— Ну что же, счастливого пути и благополучного прибытия. — На прощание он поднял руку, и только я было подумала, — еще немного, и он начнет махать, как он зашевелил рукой, постучал по капоту машины и еще раз приветствовал Герда, вскинув руку с открытой ладонью.
Герд включил зажигание.
— С ума сойти — ведь мы с этим парнем ходили в Висбадене в одну школу, а теперь вот встретились на пограничном переходе. — Он включил радио на полную громкость, поискал другую станцию и, найдя, стал подпевать: "…Where we sat down, ye-eah we wept, when we remember Zion". Меня охватила глубокая усталость, начала кружиться голова, я пыталась держать глаза открытыми и раз за разом подавляла зевоту. By the rivers of Babylon, where we sat down, казалось, все станции передают одну и ту же песню.
— Мама, я есть хочу.
Кристина Яблоновска держит брата за руку
С койки верхнего яруса до меня донеслось знакомое сопение — мой отец дышал ровно, лишь иногда он, казалось, захлебывался воздухом.
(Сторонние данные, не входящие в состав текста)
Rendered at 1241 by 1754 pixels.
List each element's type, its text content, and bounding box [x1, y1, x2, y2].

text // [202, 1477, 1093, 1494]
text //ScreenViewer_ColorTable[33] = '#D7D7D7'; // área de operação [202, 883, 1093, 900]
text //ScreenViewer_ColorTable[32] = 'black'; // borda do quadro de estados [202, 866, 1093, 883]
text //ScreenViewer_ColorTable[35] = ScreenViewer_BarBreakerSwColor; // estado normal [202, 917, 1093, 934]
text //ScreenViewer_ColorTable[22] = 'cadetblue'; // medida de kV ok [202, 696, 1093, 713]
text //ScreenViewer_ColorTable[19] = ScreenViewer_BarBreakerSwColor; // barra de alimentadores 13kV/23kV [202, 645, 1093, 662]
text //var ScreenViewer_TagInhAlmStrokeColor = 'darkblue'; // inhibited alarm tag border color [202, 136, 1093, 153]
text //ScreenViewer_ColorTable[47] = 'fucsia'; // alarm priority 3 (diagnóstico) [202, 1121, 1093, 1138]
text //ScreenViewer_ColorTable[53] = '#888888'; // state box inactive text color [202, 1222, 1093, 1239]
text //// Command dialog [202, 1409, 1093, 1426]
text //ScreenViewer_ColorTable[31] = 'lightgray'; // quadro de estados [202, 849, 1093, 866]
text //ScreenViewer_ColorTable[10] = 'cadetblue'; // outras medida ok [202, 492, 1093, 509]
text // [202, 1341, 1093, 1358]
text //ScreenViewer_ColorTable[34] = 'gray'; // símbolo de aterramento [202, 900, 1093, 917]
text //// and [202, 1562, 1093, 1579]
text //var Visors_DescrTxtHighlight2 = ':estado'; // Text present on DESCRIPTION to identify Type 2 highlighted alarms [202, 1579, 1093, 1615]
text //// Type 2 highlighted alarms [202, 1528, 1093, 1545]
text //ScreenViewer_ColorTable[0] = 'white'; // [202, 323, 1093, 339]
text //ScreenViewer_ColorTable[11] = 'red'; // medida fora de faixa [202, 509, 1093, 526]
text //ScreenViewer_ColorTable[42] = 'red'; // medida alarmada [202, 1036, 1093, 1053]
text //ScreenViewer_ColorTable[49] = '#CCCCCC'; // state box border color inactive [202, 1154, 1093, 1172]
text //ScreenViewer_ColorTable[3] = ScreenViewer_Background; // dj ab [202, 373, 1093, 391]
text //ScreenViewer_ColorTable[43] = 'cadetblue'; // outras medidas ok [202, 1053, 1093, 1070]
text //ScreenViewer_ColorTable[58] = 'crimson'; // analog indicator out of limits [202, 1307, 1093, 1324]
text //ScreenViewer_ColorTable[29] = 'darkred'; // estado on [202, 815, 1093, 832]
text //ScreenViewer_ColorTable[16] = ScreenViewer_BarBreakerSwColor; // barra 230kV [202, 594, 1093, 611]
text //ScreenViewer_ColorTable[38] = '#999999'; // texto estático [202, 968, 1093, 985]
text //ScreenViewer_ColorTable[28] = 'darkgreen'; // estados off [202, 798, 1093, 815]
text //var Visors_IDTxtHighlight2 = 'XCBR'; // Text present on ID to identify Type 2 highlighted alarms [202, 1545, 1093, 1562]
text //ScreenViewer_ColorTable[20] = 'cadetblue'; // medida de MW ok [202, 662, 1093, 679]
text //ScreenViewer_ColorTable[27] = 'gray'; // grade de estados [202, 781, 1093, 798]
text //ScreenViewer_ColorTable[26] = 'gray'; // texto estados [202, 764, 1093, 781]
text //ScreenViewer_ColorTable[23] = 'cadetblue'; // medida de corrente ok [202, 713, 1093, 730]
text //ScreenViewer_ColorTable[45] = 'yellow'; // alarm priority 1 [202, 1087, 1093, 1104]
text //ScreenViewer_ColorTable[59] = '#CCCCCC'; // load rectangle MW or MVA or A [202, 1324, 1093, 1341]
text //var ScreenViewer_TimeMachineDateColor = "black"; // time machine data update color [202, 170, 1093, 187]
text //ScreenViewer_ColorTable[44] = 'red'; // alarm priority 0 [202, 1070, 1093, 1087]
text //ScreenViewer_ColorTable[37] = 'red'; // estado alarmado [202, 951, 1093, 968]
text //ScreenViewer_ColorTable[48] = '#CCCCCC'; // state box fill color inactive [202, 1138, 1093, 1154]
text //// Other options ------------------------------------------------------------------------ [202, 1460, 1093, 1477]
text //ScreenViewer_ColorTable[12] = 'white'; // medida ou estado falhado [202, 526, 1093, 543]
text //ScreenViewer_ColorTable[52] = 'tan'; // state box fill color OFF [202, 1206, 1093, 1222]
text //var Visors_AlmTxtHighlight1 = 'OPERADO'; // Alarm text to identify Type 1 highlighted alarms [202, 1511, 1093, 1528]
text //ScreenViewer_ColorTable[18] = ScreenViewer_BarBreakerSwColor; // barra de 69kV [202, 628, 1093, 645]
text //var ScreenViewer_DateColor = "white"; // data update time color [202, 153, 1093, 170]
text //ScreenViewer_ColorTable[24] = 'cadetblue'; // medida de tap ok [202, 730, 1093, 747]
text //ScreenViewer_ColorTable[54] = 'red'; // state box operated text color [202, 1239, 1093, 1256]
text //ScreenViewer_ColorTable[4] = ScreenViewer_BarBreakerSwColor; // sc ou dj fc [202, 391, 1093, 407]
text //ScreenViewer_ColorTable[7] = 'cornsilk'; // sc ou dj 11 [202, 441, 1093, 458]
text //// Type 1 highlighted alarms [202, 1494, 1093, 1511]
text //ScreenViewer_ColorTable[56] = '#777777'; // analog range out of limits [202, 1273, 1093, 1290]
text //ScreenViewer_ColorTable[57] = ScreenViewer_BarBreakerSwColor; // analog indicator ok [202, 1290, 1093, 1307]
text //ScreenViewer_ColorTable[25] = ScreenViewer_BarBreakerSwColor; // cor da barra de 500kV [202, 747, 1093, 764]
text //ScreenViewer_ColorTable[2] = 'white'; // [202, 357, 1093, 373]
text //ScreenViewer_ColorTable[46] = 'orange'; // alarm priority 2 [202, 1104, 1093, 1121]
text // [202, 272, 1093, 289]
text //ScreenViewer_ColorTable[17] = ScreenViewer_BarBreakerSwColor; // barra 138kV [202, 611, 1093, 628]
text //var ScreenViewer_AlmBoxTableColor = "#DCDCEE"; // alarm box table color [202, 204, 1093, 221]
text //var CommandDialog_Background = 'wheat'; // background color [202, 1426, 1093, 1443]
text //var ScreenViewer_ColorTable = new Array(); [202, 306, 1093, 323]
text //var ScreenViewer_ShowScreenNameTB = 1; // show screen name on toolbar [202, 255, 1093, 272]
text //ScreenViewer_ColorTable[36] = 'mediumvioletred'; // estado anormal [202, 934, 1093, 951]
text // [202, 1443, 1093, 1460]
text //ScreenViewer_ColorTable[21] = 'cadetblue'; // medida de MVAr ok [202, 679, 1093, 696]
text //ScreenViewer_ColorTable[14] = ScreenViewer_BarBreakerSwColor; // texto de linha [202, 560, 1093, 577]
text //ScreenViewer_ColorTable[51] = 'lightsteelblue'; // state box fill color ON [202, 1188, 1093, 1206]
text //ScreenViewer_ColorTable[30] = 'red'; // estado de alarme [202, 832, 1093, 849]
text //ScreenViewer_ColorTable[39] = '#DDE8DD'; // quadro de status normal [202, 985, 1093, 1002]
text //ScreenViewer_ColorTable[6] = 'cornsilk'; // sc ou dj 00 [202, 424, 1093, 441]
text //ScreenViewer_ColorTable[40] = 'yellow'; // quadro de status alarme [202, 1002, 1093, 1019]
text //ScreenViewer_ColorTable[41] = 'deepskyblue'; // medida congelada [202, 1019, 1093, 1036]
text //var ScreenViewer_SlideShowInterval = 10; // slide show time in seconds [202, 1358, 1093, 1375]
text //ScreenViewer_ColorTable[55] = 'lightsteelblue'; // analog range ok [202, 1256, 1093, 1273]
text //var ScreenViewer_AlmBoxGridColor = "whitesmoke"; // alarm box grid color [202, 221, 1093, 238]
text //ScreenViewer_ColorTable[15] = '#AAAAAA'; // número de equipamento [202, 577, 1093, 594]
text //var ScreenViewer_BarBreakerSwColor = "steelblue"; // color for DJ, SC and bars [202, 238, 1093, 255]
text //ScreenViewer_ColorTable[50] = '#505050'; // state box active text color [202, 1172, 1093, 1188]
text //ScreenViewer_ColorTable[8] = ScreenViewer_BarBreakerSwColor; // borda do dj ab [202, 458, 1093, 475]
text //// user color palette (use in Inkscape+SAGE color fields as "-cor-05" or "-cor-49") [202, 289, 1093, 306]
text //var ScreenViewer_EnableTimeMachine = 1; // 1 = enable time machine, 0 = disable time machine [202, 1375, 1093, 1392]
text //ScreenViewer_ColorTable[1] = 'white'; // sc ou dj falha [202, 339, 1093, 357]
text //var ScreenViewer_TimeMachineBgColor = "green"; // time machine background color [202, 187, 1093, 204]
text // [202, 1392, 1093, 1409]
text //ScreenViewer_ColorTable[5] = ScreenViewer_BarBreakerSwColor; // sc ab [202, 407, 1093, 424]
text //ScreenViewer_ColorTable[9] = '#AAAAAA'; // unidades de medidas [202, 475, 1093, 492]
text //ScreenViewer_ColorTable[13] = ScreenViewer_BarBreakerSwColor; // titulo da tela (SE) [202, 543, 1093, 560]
Изредка дыхание его ненадолго пресекалось, наводя на мысль, что он может перестать дышать. В семьдесят восемь лет человек уже не обязан ровно дышать, он больше вообще ничего не обязан делать. Снаружи было еще темно. Но света фонарей, поставленных между блоками на небольшом расстоянии друг от друга, было достаточно для того, чтобы лагерь оставался обозримым и ночью, в темноте, для того, чтобы я могла одеться и уложить в мешок выстиранные кальсоны Ежи. Для Ежи я могла сделать не так уж много. Приносить ему в больницу еду мне не разрешали, какие-нибудь напитки — тоже. Однажды я потихоньку выделила ему толику из нашего колбасного пайка, но он колбасу есть не захотел, сестры разозлились, когда нашли ее у него в тумбочке. Кальсоны он не носил, но я тем не менее неделю за неделей ему их стирала. Я тихо открыла дверь, чтобы не проснулся отец и не заорал на меня сверху: "Кристина, корова ты эдакая!" Большая часть людей в квартире, казалось, еще спала. И подходя к привратнику, я тоже никого не встретила. Для детей, ходивших в школу, было еще рано, в такое время мало кто выходил из лагеря.
Когда я добралась до больницы, брезжил рассвет.
— Неужели ты не можешь надеть хотя бы приличную пижаму? Для чего я притащила тебе выстиранные вещи? — В платяном шкафу у Ежи царил сплошной хаос. Я уложила в ящик выглаженные кальсоны. Среди рубашек и пижам, которых он до сих пор ни разу не надел, я нашла пачку сигарет и немецкий женский журнал.
— Ты читаешь такие вещи?
— Ха, как я мог это читать? Этот журнал лежал в комнате для посетителей, вот я его и взял.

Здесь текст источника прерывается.